Calcutta, Feb. 28: Proposals in Budget 2003-04 for the banking and the financial sectors are likely to spur overseas investment in the sector, bankers say.
In a bid to integrate India with the global financial system, Union finance minister Jaswant Singh today raised the foreign direct investment ceiling in the banking sector from 49 per cent to 74 per cent to enable global banks to set up subsidiaries in India, as well as to invite investment in private banks.
Singh added that private banks would be encouraged to open branches in rural areas to service both the farm and non-farm sectors there. Moreover, the Banking Regulation Act of 1949 would be amended to remove the restriction of 10 per cent voting right irrespective of the shareholding.
The government would also extend the benefit of Section 2A of the Income Tax Act to nationalised banks. Any banking company can now merge with a nationalised bank with consequential tax benefits.

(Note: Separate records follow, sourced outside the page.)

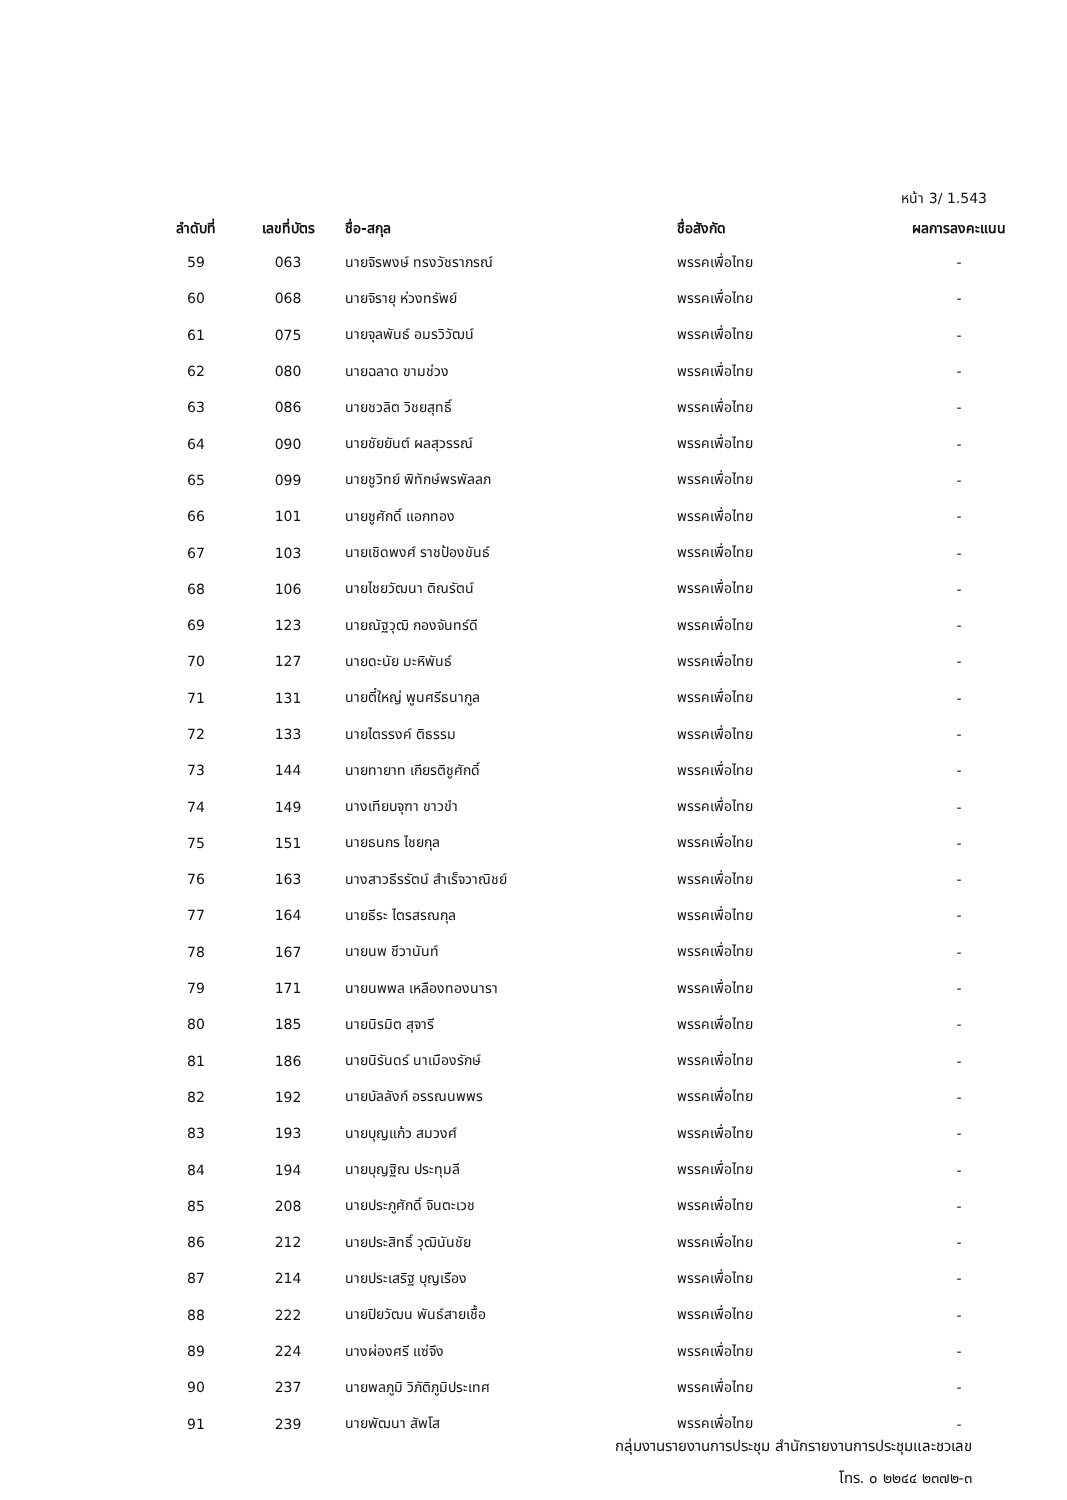หน้า 3/ 1.543
| ลำดับที่ | เลขที่บัตร | ชื่อ-สกุล | ชื่อสังกัด | ผลการลงคะแนน |
| --- | --- | --- | --- | --- |
| 59 | 063 | นายจิรพงษ์ ทรงวัชราภรณ์ | พรรคเพื่อไทย | - |
| 60 | 068 | นายจิรายุ ห่วงทรัพย์ | พรรคเพื่อไทย | - |
| 61 | 075 | นายจุลพันธ์ อมรวิวัฒน์ | พรรคเพื่อไทย | - |
| 62 | 080 | นายฉลาด ขามช่วง | พรรคเพื่อไทย | - |
| 63 | 086 | นายชวลิต วิชยสุทธิ์ | พรรคเพื่อไทย | - |
| 64 | 090 | นายชัยยันต์ ผลสุวรรณ์ | พรรคเพื่อไทย | - |
| 65 | 099 | นายชูวิทย์ พิทักษ์พรพัลลภ | พรรคเพื่อไทย | - |
| 66 | 101 | นายชูศักดิ์ แอกทอง | พรรคเพื่อไทย | - |
| 67 | 103 | นายเชิดพงศ์ ราชป้องขันธ์ | พรรคเพื่อไทย | - |
| 68 | 106 | นายไชยวัฒนา ติณรัตน์ | พรรคเพื่อไทย | - |
| 69 | 123 | นายณัฐวุฒิ กองจันทร์ดี | พรรคเพื่อไทย | - |
| 70 | 127 | นายดะนัย มะหิพันธ์ | พรรคเพื่อไทย | - |
| 71 | 131 | นายตี๋ใหญ่ พูนศรีธนากูล | พรรคเพื่อไทย | - |
| 72 | 133 | นายไตรรงค์ ติธรรม | พรรคเพื่อไทย | - |
| 73 | 144 | นายทายาท เกียรติชูศักดิ์ | พรรคเพื่อไทย | - |
| 74 | 149 | นางเทียบจุฑา ขาวขำ | พรรคเพื่อไทย | - |
| 75 | 151 | นายธนกร ไชยกุล | พรรคเพื่อไทย | - |
| 76 | 163 | นางสาวธีรรัตน์ สำเร็จวาณิชย์ | พรรคเพื่อไทย | - |
| 77 | 164 | นายธีระ ไตรสรณกุล | พรรคเพื่อไทย | - |
| 78 | 167 | นายนพ ชีวานันท์ | พรรคเพื่อไทย | - |
| 79 | 171 | นายนพพล เหลืองทองนารา | พรรคเพื่อไทย | - |
| 80 | 185 | นายนิรมิต สุจารี | พรรคเพื่อไทย | - |
| 81 | 186 | นายนิรันดร์ นาเมืองรักษ์ | พรรคเพื่อไทย | - |
| 82 | 192 | นายบัลลังก์ อรรณนพพร | พรรคเพื่อไทย | - |
| 83 | 193 | นายบุญแก้ว สมวงศ์ | พรรคเพื่อไทย | - |
| 84 | 194 | นายบุญฐิณ ประทุมลี | พรรคเพื่อไทย | - |
| 85 | 208 | นายประภูศักดิ์ จินตะเวช | พรรคเพื่อไทย | - |
| 86 | 212 | นายประสิทธิ์ วุฒินันชัย | พรรคเพื่อไทย | - |
| 87 | 214 | นายประเสริฐ บุญเรือง | พรรคเพื่อไทย | - |
| 88 | 222 | นายปิยวัฒน พันธ์สายเชื้อ | พรรคเพื่อไทย | - |
| 89 | 224 | นางผ่องศรี แซ่จึง | พรรคเพื่อไทย | - |
| 90 | 237 | นายพลภูมิ วิภัติภูมิประเทศ | พรรคเพื่อไทย | - |
| 91 | 239 | นายพัฒนา สัพโส | พรรคเพื่อไทย | - |
กลุ่มงานรายงานการประชุม สำนักรายงานการประชุมและชวเลข
โทร. ๐ ๒๒๔๔ ๒๓๗๒-๓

In his budget speech, Singh said the government is determined to contain the problem of NPAs and ensure a credit market that functions efficiently. The government will also come up with legislations to enable smooth functioning of the Credit Information Bureau set up to address the menace of bank NPAs.
The government also directed all banks to extend credit to the agriculture and SSI sectors at 2 per cent below and above the prime lending rates.
Reacting to the government’s move to hike the FDI limit from 49 per cent to 74 per cent in the banking sector, Ashish Guha, CEO Lazard India said the banking sector was already witnessing a number of mergers and acquisitions and hiking the FDI limit to 74 per cent would encourage this activity further.
United Bank of India chairman and managing director Madhukar said that hiking of the FDI limit in banks will help the government introduce global accounting and banking standards in India.
The Union Budget further said that a large proportion of the banks’ holding of Central government domestic debt, contracted under the high interest regime of the past, is thinly traded. With the softening of interest rates, ordinarily, such loans should command a premium over their face value. In effect though, banks are often unable to encash this because of limited liquidity. The government today proposed to offer a buy back of such loans “entirely on a voluntary basis” from banks in need of liquidity, or of encashing the premium for making provisions for their NPAs thereby improving their balance sheets, or otherwise.
The premium to be offered will be set on a transparent basis. If the banks declare the premium received as business income, for income tax purposes, they will be allowed additional deduction to the extent that such income is used for provisioning of their NPAs.
Madhukar said the banking sector was anticipating such a move.
“All these are SLR investments by banks. Through this offer the government will be able to reduce high coupon debts. The premium that will be offered will not be too much. The ultimate aim of the government is to reduce financial cost.”